2 Responses to “Complexity metric for identifiers”

  1. Derek Jones says:

    I don't think complexity is a useful metric for measuring identifiers. An identifier name serves a purpose, one of which is often to provide information intended to be useful to a reader of the code. The benefit of this information to subsequent readers is needs to be balanced against the probability that they will not make the necessary semantic association or even make an incorrect one (here length help in that more 'clues' can be provided). There are a whole ream of factors that need to be considered when performing a cost/benefit analysis of identifiers, most of which cannot be reliably measured at the moment.

    More details than you can shake a stick at in http://www.knosof.co.uk/cbook/sent792.pdf

  2. admin says:

    Oh sure, there's a lot more to choosing a good identifier than just counting the number of words in it.

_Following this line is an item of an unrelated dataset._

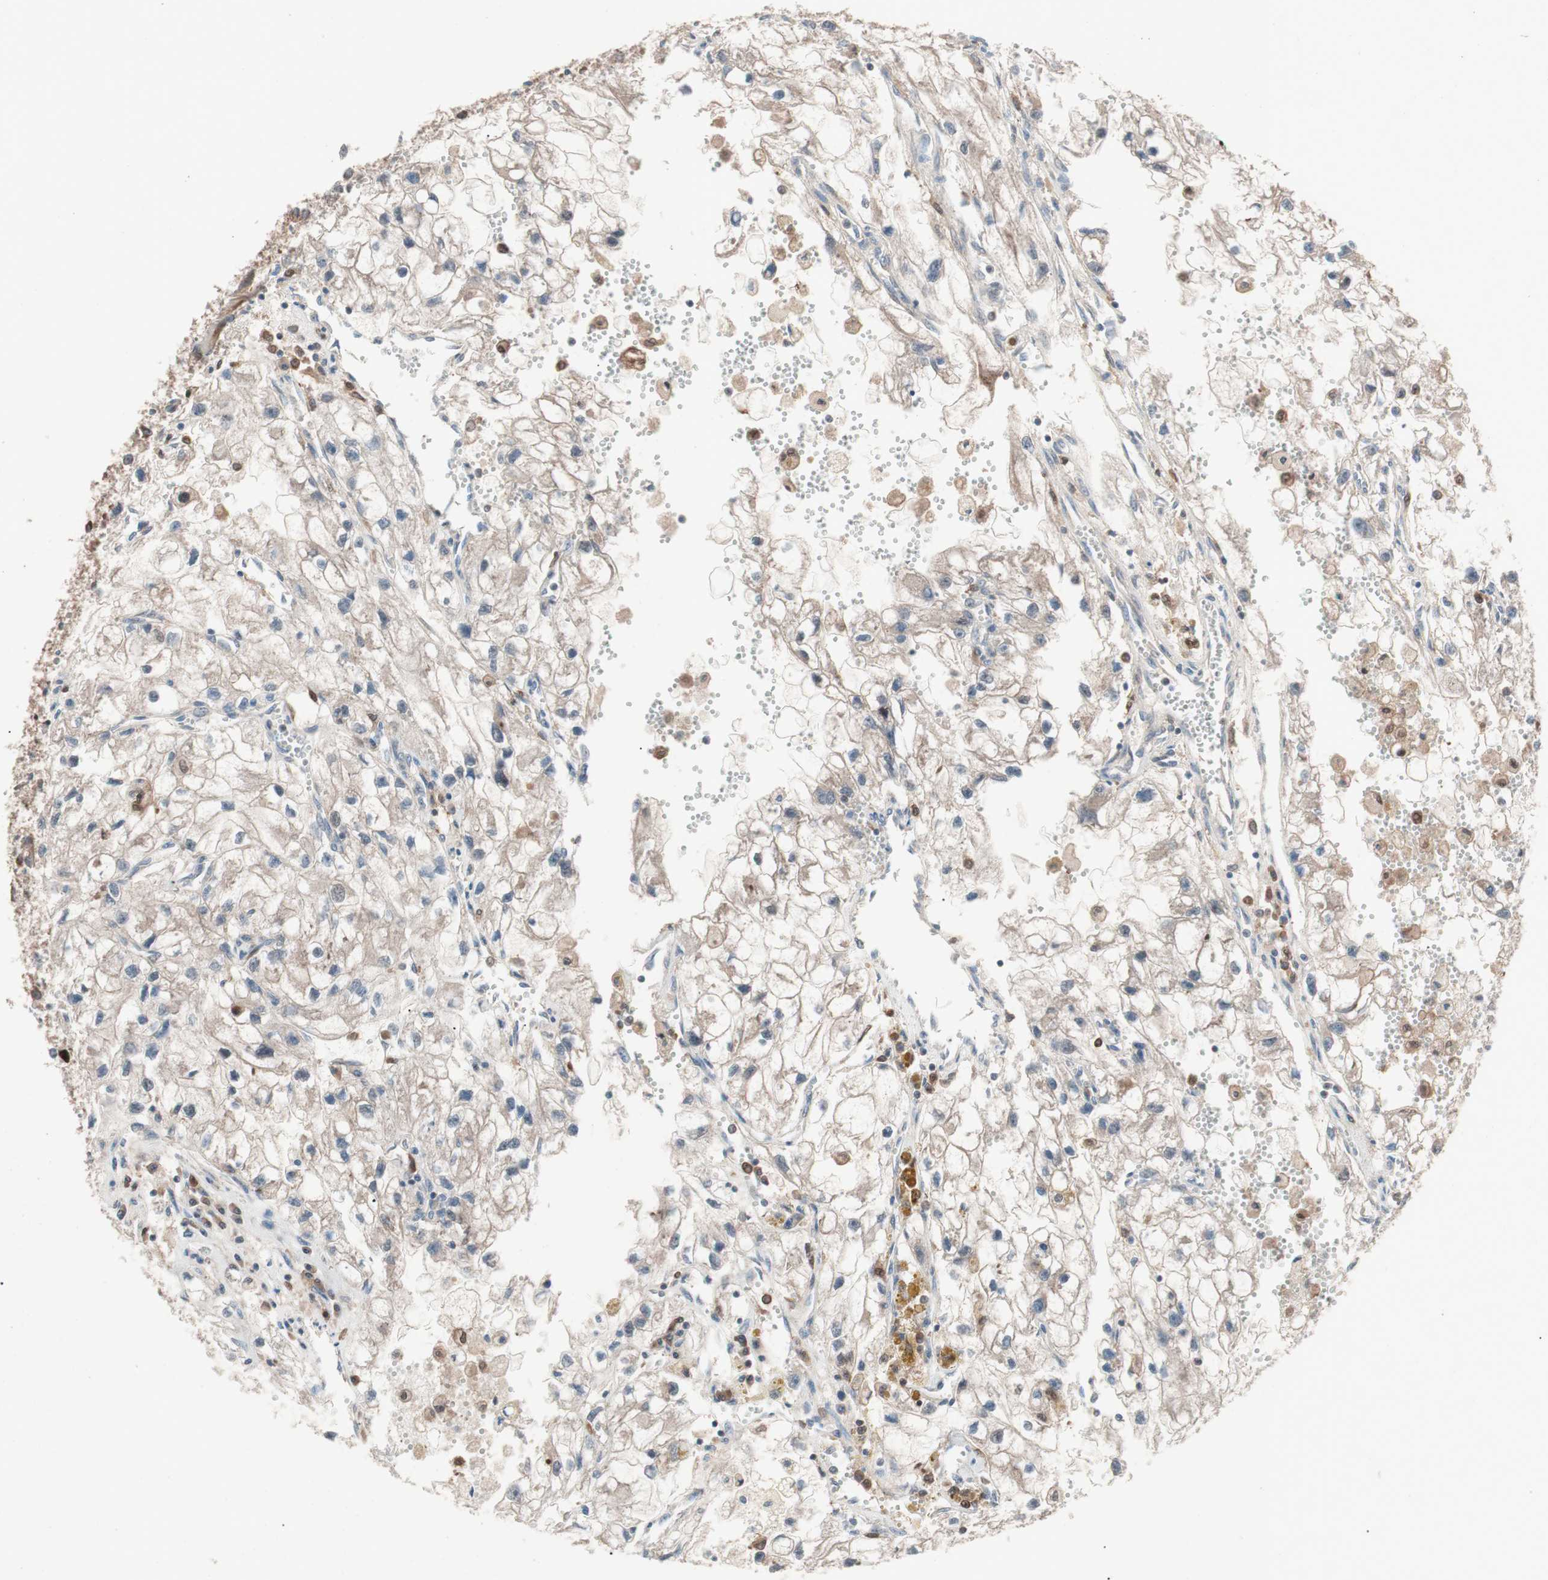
{"staining": {"intensity": "weak", "quantity": ">75%", "location": "cytoplasmic/membranous"}, "tissue": "renal cancer", "cell_type": "Tumor cells", "image_type": "cancer", "snomed": [{"axis": "morphology", "description": "Adenocarcinoma, NOS"}, {"axis": "topography", "description": "Kidney"}], "caption": "A low amount of weak cytoplasmic/membranous expression is present in approximately >75% of tumor cells in adenocarcinoma (renal) tissue. Using DAB (3,3'-diaminobenzidine) (brown) and hematoxylin (blue) stains, captured at high magnification using brightfield microscopy.", "gene": "FAAH", "patient": {"sex": "female", "age": 70}}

Complexity metrics are crude tools, but that doesn't mean that they don't have their uses (provided one is aware of their limits). We are a long way off having AI systems that can figure out ideal names for all your variables.

    I still maintain that if you have a multi-word-phrase that appears together in many identifiers in a program (or in a single identifier used in many places in a program) it's often (but not always) a worthwhile refactoring to define a single word to mean the same thing as that phrase, and use it to use this new word to simplify those identifiers. It's not very different from factoring out a repeated expression into a function.

    Thanks for the link to your book - lots of fascinating information there.